I don’t want to dismiss the fact that high levels of stress in any form can negatively impact our health. But, I think “Adrenal Fatigue” is an oversimplification of a much larger issue, and quite frankly, an easy way to hook people into another diet or “lifestyle” change that is going to keep them going round-and-round the diet rollercoaster. Before you willingly accept the vague “Adrenal Fatigue” diagnosis, look at the bigger picture. Are there other lifestyle and habit changes you can make to mitigate stress in your life? I’ve compiled a list of ten simple ways you can fight fatigue, without eliminating food from your diet.

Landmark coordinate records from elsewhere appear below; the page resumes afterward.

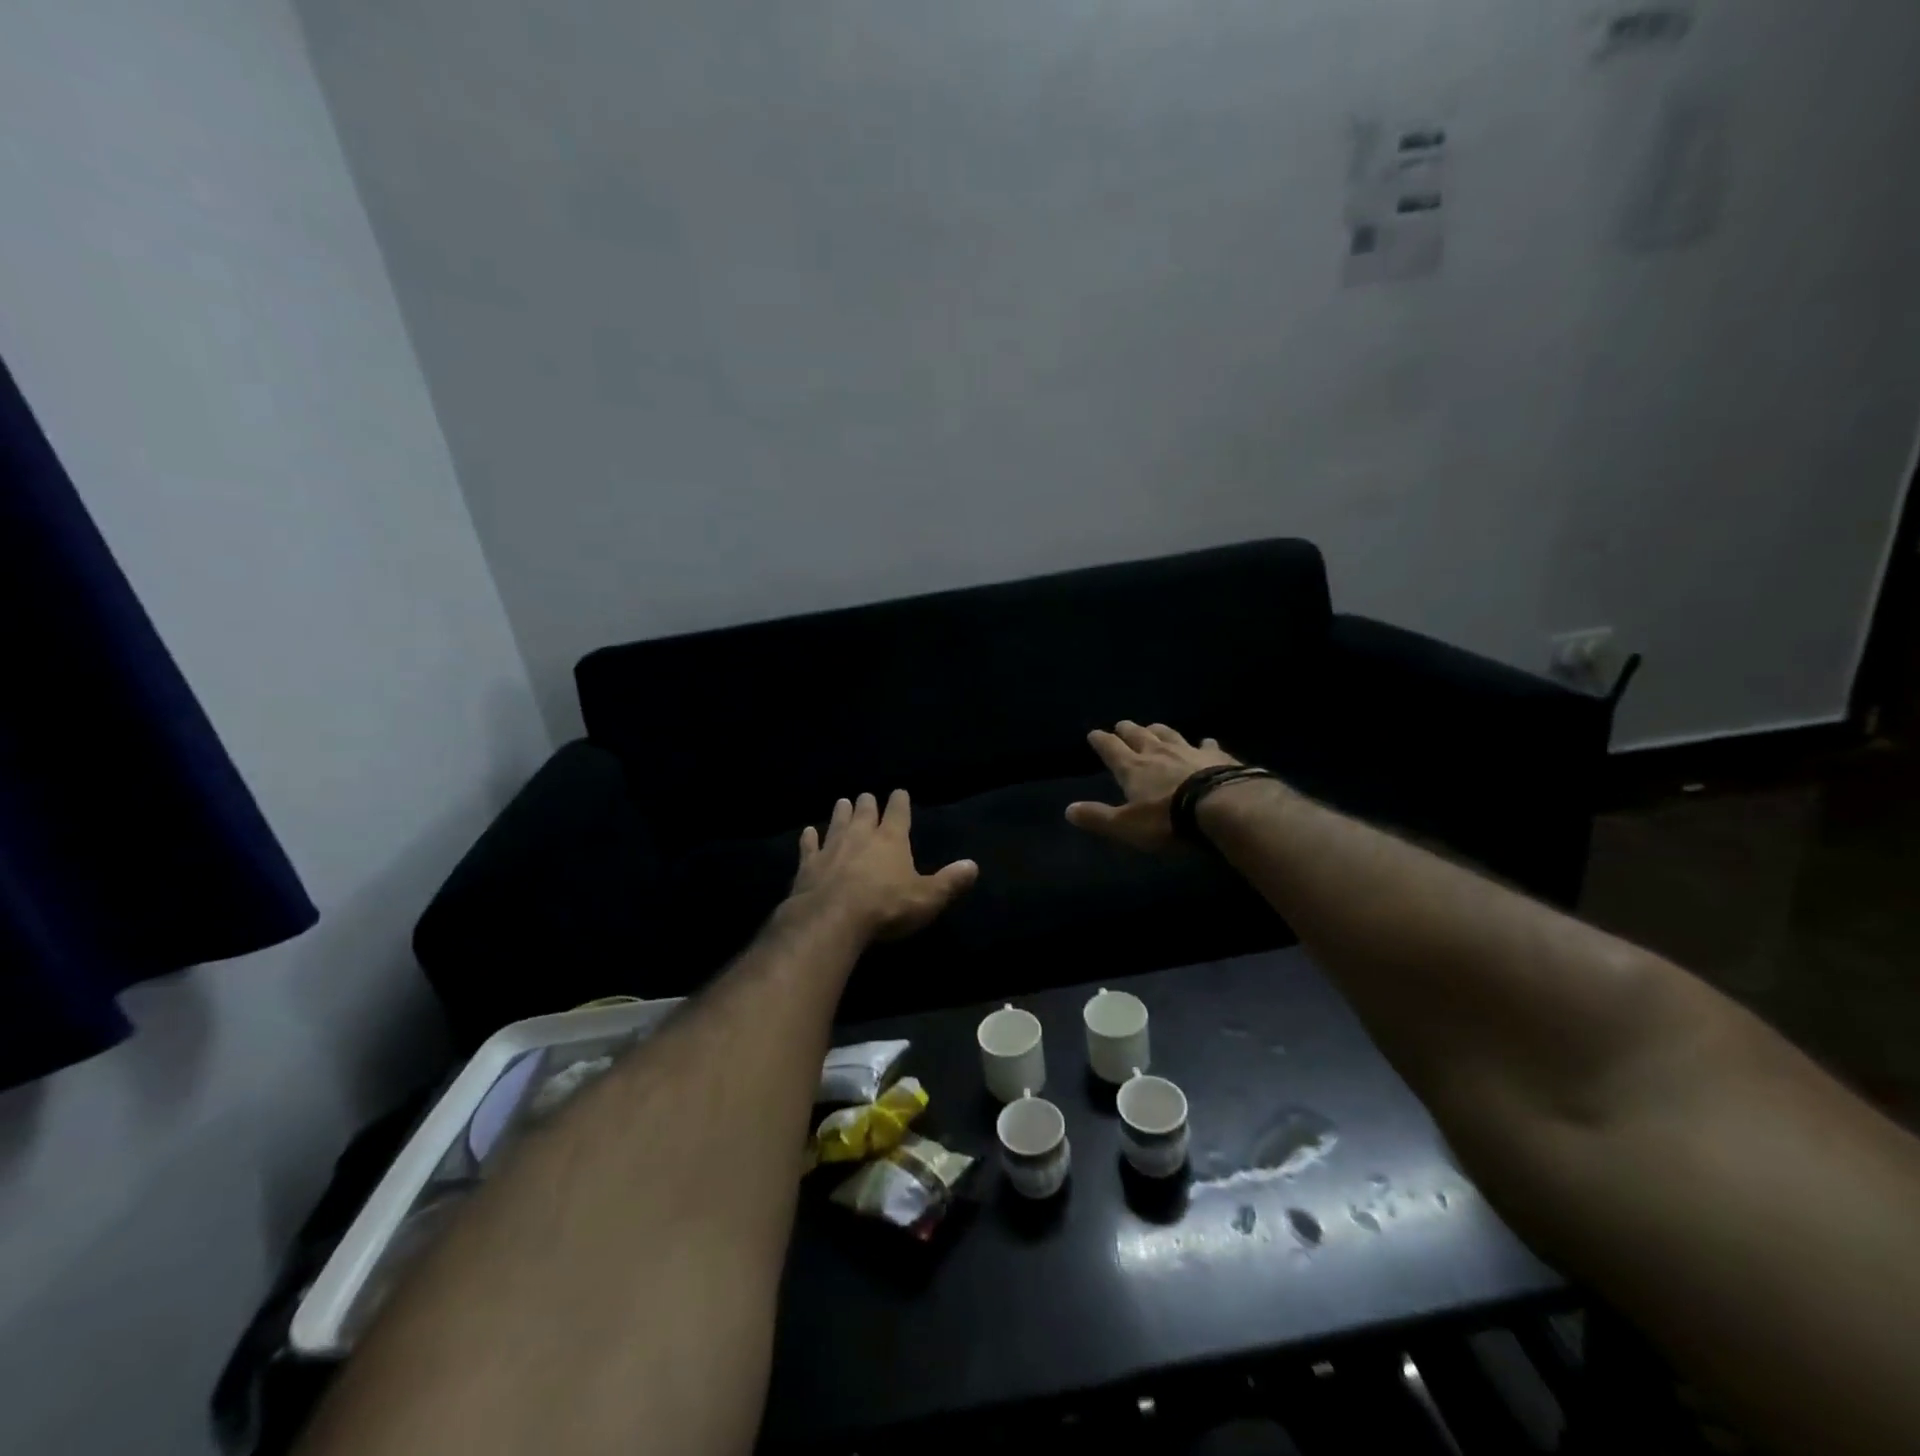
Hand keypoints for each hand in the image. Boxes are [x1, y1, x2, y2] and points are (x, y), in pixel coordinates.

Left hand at [790, 791, 977, 940]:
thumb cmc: (886, 907)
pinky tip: (808, 832)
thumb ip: (949, 882)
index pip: (898, 812)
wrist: (832, 919)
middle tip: (866, 796)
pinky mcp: (809, 865)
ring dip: (841, 812)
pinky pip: (809, 846)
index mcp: (891, 840)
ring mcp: (831, 848)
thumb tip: (973, 865)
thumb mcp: (927, 898)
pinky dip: (809, 838)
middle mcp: (861, 836)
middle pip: (865, 812)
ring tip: (842, 801)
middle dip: (868, 803)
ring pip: (837, 822)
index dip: (900, 801)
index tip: (899, 792)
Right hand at [1065, 721, 1238, 851]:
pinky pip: (1207, 745)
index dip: (1101, 741)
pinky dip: (1203, 743)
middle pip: (1139, 735)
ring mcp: (1189, 751)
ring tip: (1153, 726)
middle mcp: (1158, 753)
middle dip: (1127, 730)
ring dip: (1158, 730)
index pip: (1111, 749)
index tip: (1093, 733)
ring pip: (1169, 734)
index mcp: (1133, 768)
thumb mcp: (1127, 826)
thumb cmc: (1169, 820)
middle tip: (1121, 725)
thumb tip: (1068, 810)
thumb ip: (1098, 817)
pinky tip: (1205, 741)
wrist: (1223, 807)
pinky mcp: (1218, 756)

How to Fight Fatigue (Without Following an Elimination Diet)

  • Sleep 7-9 hours every night (if you tried a diet before this, let’s talk).
  • Stay hydrated by drinking water throughout the day
  • Take rest days in-between intense workouts
  • Start an art practice
  • Take breaks throughout the day
  • Find time every week to unplug from technology
  • Eat consistent meals and snacks throughout the day to regulate metabolism
  • Don’t dismiss your social life, make time for friends and family.
  • Engage in moderate physical activity that you find enjoyable
  • Play with puppies (ok, this might not work for everyone…)

I know these simple and moderate guidelines are not always deemed “sexy” in our extremest black and white culture. But I can almost guarantee if you start biting off a little bit of this stuff at a time, it has a cumulative effect that will eventually lead you to feeling happier, healthier, and more energized. No diets, shakes, or supplements required!